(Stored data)
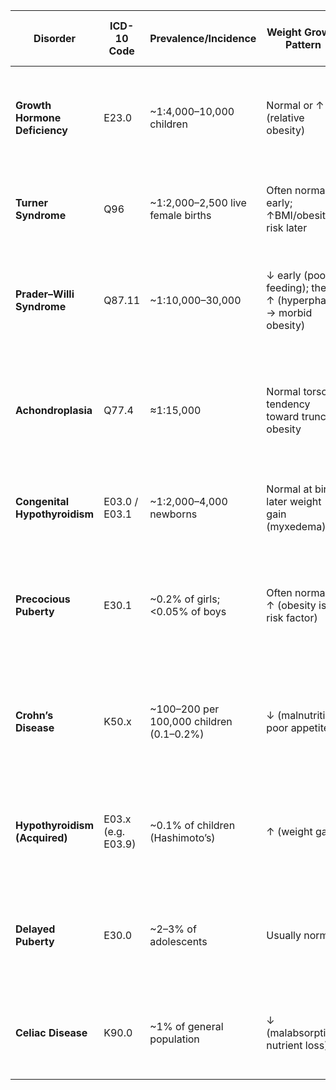 | Disorder                      | ICD-10 Code        | Prevalence/Incidence                      | Weight Growth Pattern                                         | Height Growth Pattern                                                          | Major Symptoms                                                                                                             | Typical Diagnosis Age                         | Diagnostic Methods                                                                   | Treatment Options                                                                                                                | Growth Trajectory After Intervention                                                    | Associated Complications                                                                                                |
| ----------------------------- | ------------------ | ----------------------------------------- | ------------------------------------------------------------- | ------------------------------------------------------------------------------ | -------------------------------------------------------------------------------------------------------------------------- | --------------------------------------------- | ------------------------------------------------------------------------------------ | -------------------------------------------------------------------------------------------------------------------------------- | --------------------------------------------------------------------------------------- | ----------------------------------------------------------------------------------------------------------------------- |
| **Growth Hormone Deficiency** | E23.0              | \~1:4,000–10,000 children                 | Normal or ↑ (relative obesity)                                | Short stature (↓ growth velocity)                                              | Growth failure (height <3rd %ile), delayed bone age, delayed puberty, micropenis in boys                                   | Childhood (growth faltering)                  | Growth chart monitoring; serum IGF-1/IGFBP-3; GH stimulation tests; MRI pituitary    | GH replacement therapy (e.g. somatropin)                                                                                         | ↑ growth velocity; many achieve ↑ adult height (∼+5 cm gain over 5 yrs of GH)           | Obesity (if untreated); metabolic issues; additional pituitary hormone deficits (if panhypopituitarism)                 |
| **Turner Syndrome**           | Q96                | \~1:2,000–2,500 live female births        | Often normal early; ↑BMI/obesity risk later                   | Short stature (\~20 cm below average adult height)                             | Short stature, ovarian failure (amenorrhea/delayed puberty), webbed neck, neonatal lymphedema                              | Infancy through adolescence (median \~15 yrs) | Karyotype (45,X) analysis                                                            | GH therapy (early) and estrogen replacement at puberty                                                                           | ↑ height velocity with GH (∼+1 cm/yr); more normal adult height                         | Bicuspid aortic valve/coarctation; aortic dissection; osteoporosis; hearing loss; hypothyroidism, celiac                |
| **Prader–Willi Syndrome**     | Q87.11             | \~1:10,000–30,000                         | ↓ early (poor feeding); then ↑ (hyperphagia → morbid obesity) | Short stature (adult \~5′4″♂, 4′11″♀)                                          | Infant hypotonia/feeding problems; childhood hyperphagia, obesity; small hands/feet; hypogonadism; intellectual disability | Infancy (hypotonia) and childhood             | Genetic testing (15q11-13 deletion or UPD)                                           | GH therapy (improves height, tone, body composition); strict diet; sex hormone therapy                                           | ↑ lean mass and height velocity on GH; improved bone density                            | Obesity-related (type 2 diabetes, sleep apnea, hypoventilation); osteoporosis; scoliosis; behavioral/psychiatric issues |
| **Achondroplasia**            | Q77.4              | ≈1:15,000                                 | Normal torso; tendency toward truncal obesity                 | Disproportionate short stature (rhizomelic limbs; adult \~4 ft)                | Macrocephaly (frontal bossing), midface hypoplasia, short limbs, trident hands, bowed legs                                 | Birth (prenatal ultrasound/newborn exam)      | Clinical exam + radiographs; FGFR3 genetic testing                                   | Supportive; surgical management of complications (foramen magnum decompression, limb-lengthening); new drug therapy (vosoritide) | Limited catch-up in stature (genetically fixed); small gains with experimental therapy  | Foramen magnum stenosis (↑ early mortality); spinal stenosis (\~25% lumbar); chronic otitis media/hearing loss; obesity |
| **Congenital Hypothyroidism** | E03.0 / E03.1      | \~1:2,000–4,000 newborns                  | Normal at birth; later weight gain (myxedema)                 | Short stature (if untreated)                                                   | Neonatal jaundice, hypotonia, large fontanelles, macroglossia, umbilical hernia, feeding problems                          | Neonatal (newborn screening)                  | Newborn T4 & TSH screening; confirm with thyroid scan/ultrasound                     | Lifelong levothyroxine replacement                                                                                               | With early treatment, normal linear growth (often catch-up)                             | If untreated: intellectual disability, deafness, short stature; cardiovascular issues (bradycardia)                     |
| **Precocious Puberty**        | E30.1              | \~0.2% of girls; <0.05% of boys           | Often normal or ↑ (obesity is a risk factor)                  | Tall initially (early growth spurt); ↓ adult height (early epiphyseal closure) | Early breast or testicular development, pubic/axillary hair, acne, rapid growth spurt                                      | Girls <8 yrs, boys <9 yrs                     | Bone age radiograph; LH/FSH (basal and GnRH-stimulation); brain MRI if central cause | GnRH analogs (e.g. leuprolide)                                                                                                   | Arrests premature bone maturation; normalizes growth velocity (→ improved final height) | Short final height (if untreated); psychosocial distress                                                                |
| **Crohn’s Disease**           | K50.x              | \~100–200 per 100,000 children (0.1–0.2%) | ↓ (malnutrition, poor appetite)                               | ↓ (growth failure common: 65–85% at diagnosis)                                 | Abdominal pain, diarrhea, weight loss, delayed puberty                                                                     | Childhood/adolescence (onset)                 | Endoscopy (ileocolonoscopy with biopsy); imaging (MRI enterography)                  | Anti-inflammatory (corticosteroids), immunomodulators (azathioprine), biologics (infliximab), nutritional support                | Growth often improves with remission; many show catch-up growth if disease controlled   | Growth failure (in \~1/3 of children); strictures/fistulas; anemia; osteoporosis; colorectal cancer risk                |
| **Hypothyroidism (Acquired)** | E03.x (e.g. E03.9) | \~0.1% of children (Hashimoto’s)          | ↑ (weight gain)                                               | ↓ (slowed growth, delayed bone age)                                            | Fatigue, weight gain, cold intolerance, constipation, dry skin; slowed growth, delayed puberty                             | School-age to adolescence                     | Serum TSH, free T4; thyroid autoantibodies (TPOAb)                                   | Levothyroxine replacement                                                                                                        | Growth velocity normalizes; possible catch-up to genetic height if treated early        | Hyperlipidemia; growth retardation (if delayed treatment); rare cognitive effects if severe                             |
| **Delayed Puberty**           | E30.0              | \~2–3% of adolescents                     | Usually normal                                                | Short for age (late growth spurt)                                              | No secondary sex by 13 (girls) / 14 (boys); often constitutional delay (CDGP)                                              | Adolescence (pubertal years)                  | Gonadotropin/sex steroid levels; bone age X-ray; karyotype if indicated              | Treat underlying cause; consider low-dose sex steroids to induce puberty                                                         | Delayed growth spurt; eventual catch-up with normal adult height (in CDGP)              | Low bone density (from prolonged hypogonadism); psychosocial stress                                                     |
| **Celiac Disease**            | K90.0              | \~1% of general population                | ↓ (malabsorption, nutrient loss)                              | ↓ (short stature common with malabsorption)                                    | Chronic diarrhea, abdominal distension, malabsorption, iron-deficiency anemia; may be silent in short children             | Childhood (peak 1–3 yrs)                      | Serologic tests (tTG-IgA, EMA); confirm with small bowel biopsy                      | Lifelong gluten-free diet                                                                                                        | Weight gain and accelerated growth on diet; partial height catch-up                     | Osteoporosis, anemia; other autoimmune (type 1 DM, thyroid); intestinal lymphoma risk                                   |

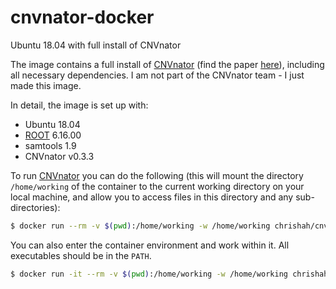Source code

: # cnvnator-docker
Ubuntu 18.04 with full install of CNVnator

The image contains a full install of [CNVnator](https://github.com/abyzovlab/CNVnator) (find the paper [here](https://genome.cshlp.org/content/21/6/974.long)), including all necessary dependencies. I am not part of the CNVnator team - I just made this image.

In detail, the image is set up with:
 - Ubuntu 18.04
 - [ROOT](https://root.cern.ch/) 6.16.00
 - samtools 1.9
 - CNVnator v0.3.3

To run [CNVnator](https://github.com/abyzovlab/CNVnator) you can do the following (this will mount the directory `/home/working` of the container to the current working directory on your local machine, and allow you to access files in this directory and any sub-directories):
```bash
$ docker run --rm -v $(pwd):/home/working -w /home/working chrishah/cnvnator-docker:v0.3.3 cnvnator
```

You can also enter the container environment and work within it. All executables should be in the `PATH`.
```bash
$ docker run -it --rm -v $(pwd):/home/working -w /home/working chrishah/cnvnator-docker:v0.3.3 /bin/bash
```

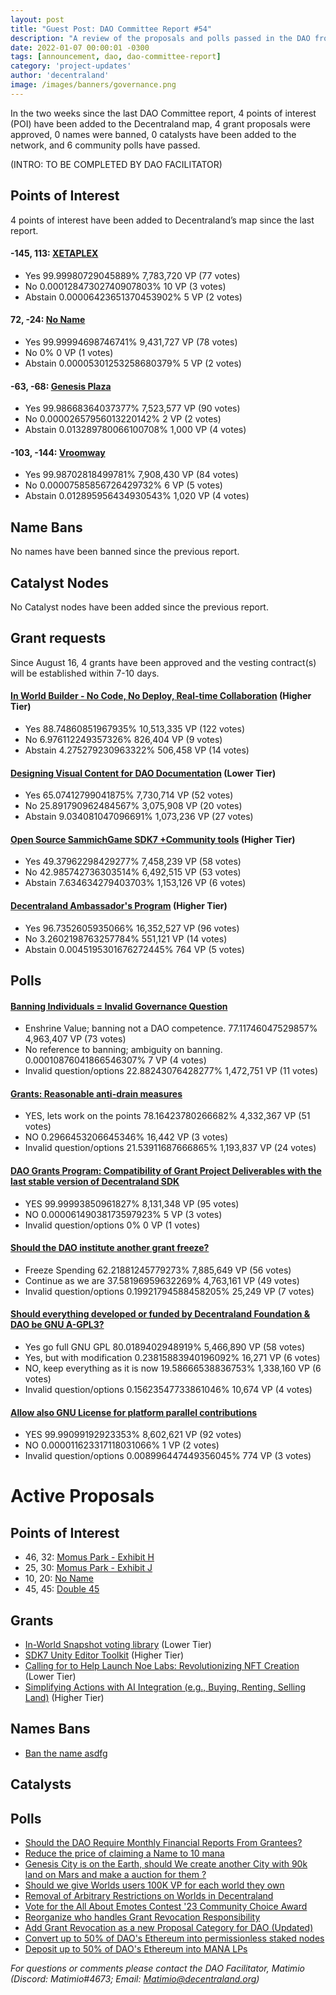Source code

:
 ```yaml
---
layout: post
title: "Guest Post: DAO Committee Report #54"
description: "A review of the proposals and polls passed in the DAO from August 16 through August 31".
date: 2022-01-07 00:00:01 -0300
tags: [announcement, dao, dao-committee-report]
category: 'project-updates'
author: 'decentraland'
image: /images/banners/governance.png
---
```


In the two weeks since the last DAO Committee report, 4 points of interest (POI) have been added to the Decentraland map, 4 grant proposals were approved, 0 names were banned, 0 catalysts have been added to the network, and 6 community polls have passed.

(INTRO: TO BE COMPLETED BY DAO FACILITATOR)

## Points of Interest
4 points of interest have been added to Decentraland’s map since the last report.


#### -145, 113: [XETAPLEX](https://governance.decentraland.org/proposal/?id=baa7c2d0-415b-11ee-aa49-bbddd046ff94)

* Yes 99.99980729045889% 7,783,720 VP (77 votes)
* No 0.00012847302740907803% 10 VP (3 votes)
* Abstain 0.00006423651370453902% 5 VP (2 votes)


#### 72, -24: [No Name](https://governance.decentraland.org/proposal/?id=f51b4ab0-4136-11ee-aa49-bbddd046ff94)

* Yes 99.99994698746741% 9,431,727 VP (78 votes)
* No 0% 0 VP (1 votes)
* Abstain 0.00005301253258680379% 5 VP (2 votes)


#### -63, -68: [Genesis Plaza](https://governance.decentraland.org/proposal/?id=22336870-37a5-11ee-aec9-fb54fc0c7896)

* Yes 99.98668364037377% 7,523,577 VP (90 votes)
* No 0.00002657956013220142% 2 VP (2 votes)
* Abstain 0.013289780066100708% 1,000 VP (4 votes)


#### -103, -144: [Vroomway](https://governance.decentraland.org/proposal/?id=f8c68cb0-37a4-11ee-aec9-fb54fc0c7896)

* Yes 99.98702818499781% 7,908,430 VP (84 votes)
* No 0.00007585856726429732% 6 VP (5 votes)
* Abstain 0.012895956434930543% 1,020 VP (4 votes)


## Name Bans

No names have been banned since the previous report.

## Catalyst Nodes
No Catalyst nodes have been added since the previous report.


## Grant requests
Since August 16, 4 grants have been approved and the vesting contract(s) will be established within 7-10 days.


#### [In World Builder - No Code, No Deploy, Real-time Collaboration](https://governance.decentraland.org/proposal/?id=ca7784f0-3988-11ee-aec9-fb54fc0c7896) (Higher Tier)

* Yes 88.74860851967935% 10,513,335 VP (122 votes)
* No 6.976112249357326% 826,404 VP (9 votes)
* Abstain 4.275279230963322% 506,458 VP (14 votes)


#### [Designing Visual Content for DAO Documentation](https://governance.decentraland.org/proposal/?id=f5eda870-387b-11ee-aec9-fb54fc0c7896) (Lower Tier)

* Yes 65.07412799041875% 7,730,714 VP (52 votes)
* No 25.891790962484567% 3,075,908 VP (20 votes)
* Abstain 9.034081047096691% 1,073,236 VP (27 votes)


#### [Open Source SammichGame SDK7 +Community tools](https://governance.decentraland.org/proposal/?id=e7399950-35f7-11ee-be2d-676a2489bc16) (Higher Tier)

* Yes 49.37962298429277% 7,458,239 VP (58 votes)
* No 42.985742736303514% 6,492,515 VP (53 votes)
* Abstain 7.634634279403703% 1,153,126 VP (6 votes)


#### [Decentraland Ambassador&#39;s Program](https://governance.decentraland.org/proposal/?id=55a85fd0-3539-11ee-a39d-ef9ca9e669fd) (Higher Tier)

* Yes 96.7352605935066% 16,352,527 VP (96 votes)
* No 3.2602198763257784% 551,121 VP (14 votes)
* Abstain 0.0045195301676272445% 764 VP (5 votes)


## Polls

#### [Banning Individuals = Invalid Governance Question](https://governance.decentraland.org/proposal/?id=5783ce30-43ed-11ee-ab1f-97157a05bdec)

* Enshrine Value; banning not a DAO competence. 77.11746047529857% 4,963,407 VP (73 votes)
* No reference to banning; ambiguity on banning.  0.00010876041866546307% 7 VP (4 votes)
* Invalid question/options 22.88243076428277% 1,472,751 VP (11 votes)


#### [Grants: Reasonable anti-drain measures](https://governance.decentraland.org/proposal/?id=b293cd80-3ece-11ee-88e6-1fe6cb69ee51)

* YES, lets work on the points 78.16423780266682% 4,332,367 VP (51 votes)
* NO 0.2966453206645346% 16,442 VP (3 votes)
* Invalid question/options 21.53911687666865% 1,193,837 VP (24 votes)


#### [DAO Grants Program: Compatibility of Grant Project Deliverables with the last stable version of Decentraland SDK](https://governance.decentraland.org/proposal/?id=4bb8cec0-3e07-11ee-88e6-1fe6cb69ee51)

* YES 99.99993850961827% 8,131,348 VP (95 votes)
* NO 0.00006149038173597923% 5 VP (3 votes)
* Invalid question/options 0% 0 VP (1 votes)


#### [Should the DAO institute another grant freeze?](https://governance.decentraland.org/proposal/?id=cf71fa30-3d52-11ee-88e6-1fe6cb69ee51)

* Freeze Spending 62.21881245779273% 7,885,649 VP (56 votes)
* Continue as we are 37.58196959632269% 4,763,161 VP (49 votes)
* Invalid question/options 0.19921794588458205% 25,249 VP (7 votes)


#### [Should everything developed or funded by Decentraland Foundation &amp; DAO be GNU A-GPL3?](https://governance.decentraland.org/proposal/?id=0f7cee00-3cef-11ee-8a20-21bcd668e635)

* Yes go full GNU GPL 80.0189402948919% 5,466,890 VP (58 votes)
* Yes, but with modification 0.23815883940196092% 16,271 VP (6 votes)
* NO, keep everything as it is now 19.58666538836753% 1,338,160 VP (6 votes)
* Invalid question/options 0.15623547733861046% 10,674 VP (4 votes)


#### [Allow also GNU License for platform parallel contributions](https://governance.decentraland.org/proposal/?id=39af1900-39e3-11ee-aec9-fb54fc0c7896)

* YES 99.99099192923353% 8,602,621 VP (92 votes)
* NO 0.000011623317118031066% 1 VP (2 votes)
* Invalid question/options 0.008996447449356045% 774 VP (3 votes)



# Active Proposals

## Points of Interest

* 46, 32: [Momus Park - Exhibit H](https://governance.decentraland.org/proposal/?id=7093ed20-4d4c-11ee-beb5-696f9c967b67)
* 25, 30: [Momus Park - Exhibit J](https://governance.decentraland.org/proposal/?id=774ca7f0-4ae6-11ee-8dc1-47e81c0c49b1)
* 10, 20: [No Name](https://governance.decentraland.org/proposal/?id=3917e410-4ae4-11ee-8dc1-47e81c0c49b1)
* 45, 45: [Double 45](https://governance.decentraland.org/proposal/?id=a5cd5b60-4ae1-11ee-8dc1-47e81c0c49b1)

## Grants

* [In-World Snapshot voting library](https://governance.decentraland.org/proposal/?id=c96c3830-4d4c-11ee-beb5-696f9c967b67) (Lower Tier)
* [SDK7 Unity Editor Toolkit](https://governance.decentraland.org/proposal/?id=122c02b0-4b38-11ee-8dc1-47e81c0c49b1) (Higher Tier)
* [Calling for to Help Launch Noe Labs: Revolutionizing NFT Creation](https://governance.decentraland.org/proposal/?id=00516590-464b-11ee-ab1f-97157a05bdec) (Lower Tier)
* [Simplifying Actions with AI Integration (e.g., Buying, Renting, Selling Land)](https://governance.decentraland.org/proposal/?id=57542ef0-437a-11ee-86cd-dda3c5b69de3) (Higher Tier)

## Names Bans

* [Ban the name asdfg](https://governance.decentraland.org/proposal/?id=1608ef60-4ae3-11ee-8dc1-47e81c0c49b1)

## Catalysts


## Polls

* [Should the DAO Require Monthly Financial Reports From Grantees?](https://governance.decentraland.org/proposal/?id=b3f93b70-4d28-11ee-beb5-696f9c967b67)
* [Reduce the price of claiming a Name to 10 mana](https://governance.decentraland.org/proposal/?id=bfc6cbe0-4ccc-11ee-b70f-d545cab0929e)
* [Genesis City is on the Earth, should We create another City with 90k land on Mars and make a auction for them ? ](https://governance.decentraland.org/proposal/?id=ec4b7320-4cc5-11ee-b70f-d545cab0929e)
* [Should we give Worlds users 100K VP for each world they own ](https://governance.decentraland.org/proposal/?id=d428d600-4cbd-11ee-b70f-d545cab0929e)
* [Removal of Arbitrary Restrictions on Worlds in Decentraland](https://governance.decentraland.org/proposal/?id=2a172650-4c57-11ee-b70f-d545cab0929e)
* [Vote for the All About Emotes Contest &#39;23 Community Choice Award ](https://governance.decentraland.org/proposal/?id=3a099ac0-4c1b-11ee-a2e0-b78adf7d068d)
* [Reorganize who handles Grant Revocation Responsibility](https://governance.decentraland.org/proposal/?id=26dfe530-4c0c-11ee-a2e0-b78adf7d068d)
* [Add Grant Revocation as a new Proposal Category for DAO (Updated)](https://governance.decentraland.org/proposal/?id=214930a0-4c0b-11ee-a2e0-b78adf7d068d)
* [Convert up to 50% of DAO&#39;s Ethereum into permissionless staked nodes](https://governance.decentraland.org/proposal/?id=f32b4690-49b2-11ee-8dc1-47e81c0c49b1)
* [Deposit up to 50% of DAO&#39;s Ethereum into MANA LPs](https://governance.decentraland.org/proposal/?id=ebc50cb0-49b2-11ee-8dc1-47e81c0c49b1)

*For questions or comments please contact the DAO Facilitator, Matimio (Discord: Matimio#4673; Email: [Matimio@decentraland.org](mailto:Matimio@decentraland.org))*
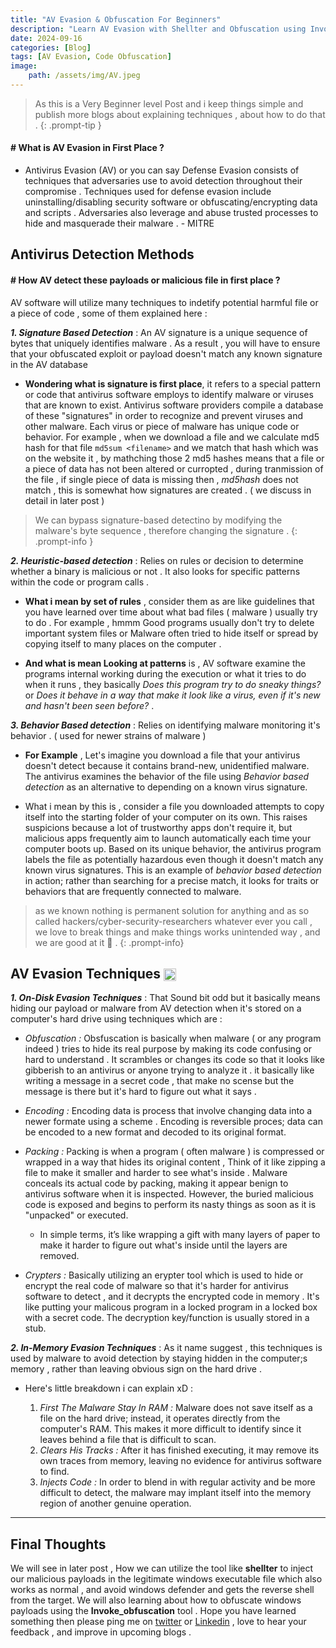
 ```yaml
---
title: "AV Evasion & Obfuscation For Beginners"
description: "Learn AV Evasion with Shellter and Obfuscation using Invoke-Obfuscation"
date: 2024-09-16
categories: [Blog]
tags: [AV Evasion, Code Obfuscation]
image:
    path: /assets/img/AV.jpeg
---
```



> As this is a Very Beginner level Post and i keep things simple and publish more blogs about explaining techniques , about  how to do that .
{: .prompt-tip }

#### # What is AV Evasion in First Place ? 

+ Antivirus Evasion (AV) or you can say  Defense Evasion consists of techniques that adversaries use to avoid detection throughout their compromise . Techniques used for defense evasion include uninstalling/disabling security software or obfuscating/encrypting data and scripts . Adversaries also leverage and abuse trusted processes to hide and masquerade their malware . - MITRE 


## Antivirus Detection Methods


#### # How AV detect these payloads or malicious file in first place ?

AV software will utilize many techniques to indetify potential harmful file or a piece of code , some of them explained here :

***1. Signature Based Detection*** : An AV signature is a unique sequence of bytes that uniquely identifies malware . As a result , you will have to ensure that your obfuscated exploit or payload doesn't match any known signature in the AV database 

+ **Wondering what is signature is first place**, it refers to a special pattern or code that antivirus software employs to identify malware or viruses that are known to exist. Antivirus software providers compile a database of these "signatures" in order to recognize and prevent viruses and other malware. Each virus or piece of malware has unique code or behavior. For example , when we download a file and we calculate md5 hash for that file `md5sum <filename>` and we match that hash which was on the website it , by mathching those 2 md5 hashes means that a file or a piece of data has not been altered or curropted , during tranmission of the file  , if single piece of data is missing then , _md5hash_ does not match , this is somewhat how signatures are created . ( we discuss in detail in later post )


> We can bypass signature-based detectino by modifying the malware's byte sequence , therefore changing the signature .
{: .prompt-info }



***2. Heuristic-based detection*** : Relies on rules or decision to determine whether a binary is malicious or not . It also looks for specific patterns within the code or program calls . 

+ **What i mean by set of rules** , consider them as are like guidelines that you have learned over time about what bad files ( malware ) usually try to do . For example , hmmm Good programs usually don't try to delete important system files or Malware often tried to hide itself or spread by copying itself to many places on the computer . 

+ **And what is mean Looking at patterns** is , AV software examine the programs internal working during the execution or what it tries to do when it runs , they basically _Does this program try to do sneaky things?_ or _Does it behave in a way that make it look like a virus, even if it's new and hasn't been seen before?_ .



***3. Behavior Based detection*** : Relies on identifying malware monitoring it's behavior . ( used for newer strains of malware )

+ **For Example** , Let's imagine you download a file that your antivirus doesn't detect because it contains brand-new, unidentified malware. The antivirus examines the behavior of the file using _Behavior based detection_ as an alternative to depending on a known virus signature.

+ What i mean by this is , consider a file you downloaded attempts to copy itself into the starting folder of your computer on its own. This raises suspicions because a lot of trustworthy apps don't require it, but malicious apps frequently aim to launch automatically each time your computer boots up. Based on its unique behavior, the antivirus program labels the file as potentially hazardous even though it doesn't match any known virus signatures. This is an example of _behavior based detection_ in action; rather than searching for a precise match, it looks for traits or behaviors that are frequently connected to malware.

> as we known nothing is permanent solution for anything and as so called hackers/cyber-security-researchers whatever ever you call , we love to break things and make things works unintended way , and we are good at it 🗿 . 
{: .prompt-info}


## AV Evasion Techniques <img src="https://i.imghippo.com/files/hgSLq1726508638.gif" alt="AV Evasion Techniques GIF" style="vertical-align: middle; width: 20px; height: 20px;">

***1. On-Disk Evasion Techniques*** : That Sound bit odd but it basically means hiding our payload or malware from AV detection when it's stored on a computer's hard drive using techniques which are :

+ *Obfuscation :* Obsfuscation is basically when malware ( or any program indeed ) tries to hide its real purpose by making its code confusing or hard to understand . It scrambles or changes its code so that it looks like gibberish to an antivirus or anyone trying to analyze it . it basically like writing a message in a secret code , that make no scense but the message is there but it's hard to figure out what it says . 

+ *Encoding :* Encoding data is process that involve changing data into a newer formate using a scheme . Encoding is reversible proces; data can be encoded to a new format and decoded to its original format. 

+ *Packing :* Packing is when a program ( often malware ) is compressed or wrapped in a way that hides its original content , Think of it like zipping a file to make it smaller and harder to see what's inside . Malware conceals its actual code by packing, making it appear benign to antivirus software when it is inspected. However, the buried malicious code is exposed and begins to perform its nasty things as soon as it is "unpacked" or executed.

    + In simple terms, it’s like wrapping a gift with many layers of paper to make it harder to figure out what's inside until the layers are removed.

+ *Crypters :* Basically utilizing an erypter tool which is used to hide or encrypt the real code of malware so that it's harder for antivirus software to detect , and it decrypts the encrypted code in memory . It's like putting your malicous program in a locked program in a locked box with a secret code. The decryption key/function is usually stored in a stub. 


***2. In-Memory Evasion Techniques*** : As it name suggest , this techniques is used by malware to avoid detection by staying hidden in the computer;s memory , rather than leaving obvious sign on the hard drive . 

+ Here's little breakdown i can explain xD :
  
  1. *First The Malware Stay In RAM :* Malware does not save itself as a file on the hard drive; instead, it operates directly from the computer's RAM. This makes it more difficult to identify since it leaves behind a file that is difficult to scan.
  2. *Clears His Tracks :* After it has finished executing, it may remove its own traces from memory, leaving no evidence for antivirus software to find.
  3. *Injects Code :* In order to blend in with regular activity and be more difficult to detect, the malware may implant itself into the memory region of another genuine operation.

--------------------------------------------------------------------------------------

## Final Thoughts 

 We will see in later post , How we can utilize the tool like **shellter** to inject our malicious payloads in the legitimate windows executable file which also works as normal , and avoid windows defender and gets the reverse shell from the target. We will also learning about how to obfuscate windows payloads using the **Invoke_obfuscation** tool . Hope you have learned something then please ping me on [twitter](https://twitter.com/archtrmntor) or [Linkedin](https://www.linkedin.com/in/hitesh-sharma-413862245) , love to hear your feedback , and improve in upcoming blogs .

- [TO DO] Write out, from the lines above, only those from the line with "connected to malware." to the line with "## AV Evasion", exactly as given, including the first and the last.

- [REPLY]
+ What i mean by this is , consider a file you downloaded attempts to copy itself into the starting folder of your computer on its own. This raises suspicions because a lot of trustworthy apps don't require it, but malicious apps frequently aim to launch automatically each time your computer boots up. Based on its unique behavior, the antivirus program labels the file as potentially hazardous even though it doesn't match any known virus signatures. This is an example of _behavior based detection_ in action; rather than searching for a precise match, it looks for traits or behaviors that are frequently connected to malware.

> as we known nothing is permanent solution for anything and as so called hackers/cyber-security-researchers whatever ever you call , we love to break things and make things works unintended way , and we are good at it 🗿 . 
{: .prompt-info}


## AV Evasion Techniques <img src="https://i.imghippo.com/files/hgSLq1726508638.gif" alt="AV Evasion Techniques GIF" style="vertical-align: middle; width: 20px; height: 20px;">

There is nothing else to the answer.